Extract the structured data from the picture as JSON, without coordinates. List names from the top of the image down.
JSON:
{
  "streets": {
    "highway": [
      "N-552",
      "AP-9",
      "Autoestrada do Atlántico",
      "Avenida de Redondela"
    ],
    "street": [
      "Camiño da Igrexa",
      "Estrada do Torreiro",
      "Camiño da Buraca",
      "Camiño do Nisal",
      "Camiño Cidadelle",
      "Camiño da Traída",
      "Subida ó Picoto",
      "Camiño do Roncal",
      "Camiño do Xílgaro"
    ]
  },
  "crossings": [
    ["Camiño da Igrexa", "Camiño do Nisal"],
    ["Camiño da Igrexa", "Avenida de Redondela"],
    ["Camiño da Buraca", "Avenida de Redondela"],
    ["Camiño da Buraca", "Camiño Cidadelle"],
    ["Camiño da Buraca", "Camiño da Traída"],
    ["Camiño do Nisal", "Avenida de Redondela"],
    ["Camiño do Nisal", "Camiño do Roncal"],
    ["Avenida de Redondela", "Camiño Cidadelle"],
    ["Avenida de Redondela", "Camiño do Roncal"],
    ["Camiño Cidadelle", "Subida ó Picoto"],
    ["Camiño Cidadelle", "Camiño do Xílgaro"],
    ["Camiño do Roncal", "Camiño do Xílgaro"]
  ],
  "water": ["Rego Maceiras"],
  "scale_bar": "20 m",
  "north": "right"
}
========================================
- _About this task_:
Exact copies of all the entries above are required.

- _Response for this exercise_:
Extract the structured data from the picture as JSON, without coordinates. List names from the top of the image down.
JSON:
{
  "streets": {
    "highway": [
      "N-552",
      "AP-9",
      "Autoestrada do Atlántico",
      "Avenida de Redondela"
    ],
    "street": [
      "Camiño da Igrexa",
      "Estrada do Torreiro",
      "Camiño da Buraca",
      "Camiño do Nisal",
      "Camiño Cidadelle",
      "Camiño da Traída",
      "Subida ó Picoto",
      "Camiño do Roncal",
      "Camiño do Xílgaro"
    ]
  },
  "crossings": [
    ["Camiño da Igrexa", "Camiño do Nisal"],
    ["Camiño da Igrexa", "Avenida de Redondela"],
    ["Camiño da Buraca", "Avenida de Redondela"],
    ["Camiño da Buraca", "Camiño Cidadelle"],
    ["Camiño da Buraca", "Camiño da Traída"],
    ["Camiño do Nisal", "Avenida de Redondela"],
    ["Camiño do Nisal", "Camiño do Roncal"],
    ["Avenida de Redondela", "Camiño Cidadelle"],
    ["Avenida de Redondela", "Camiño do Roncal"],
    ["Camiño Cidadelle", "Subida ó Picoto"],
    ["Camiño Cidadelle", "Camiño do Xílgaro"],
    ["Camiño do Roncal", "Camiño do Xílgaro"]
  ],
  "water": ["Rego Maceiras"],
  "scale_bar": "20 m",
  "north": "right"
}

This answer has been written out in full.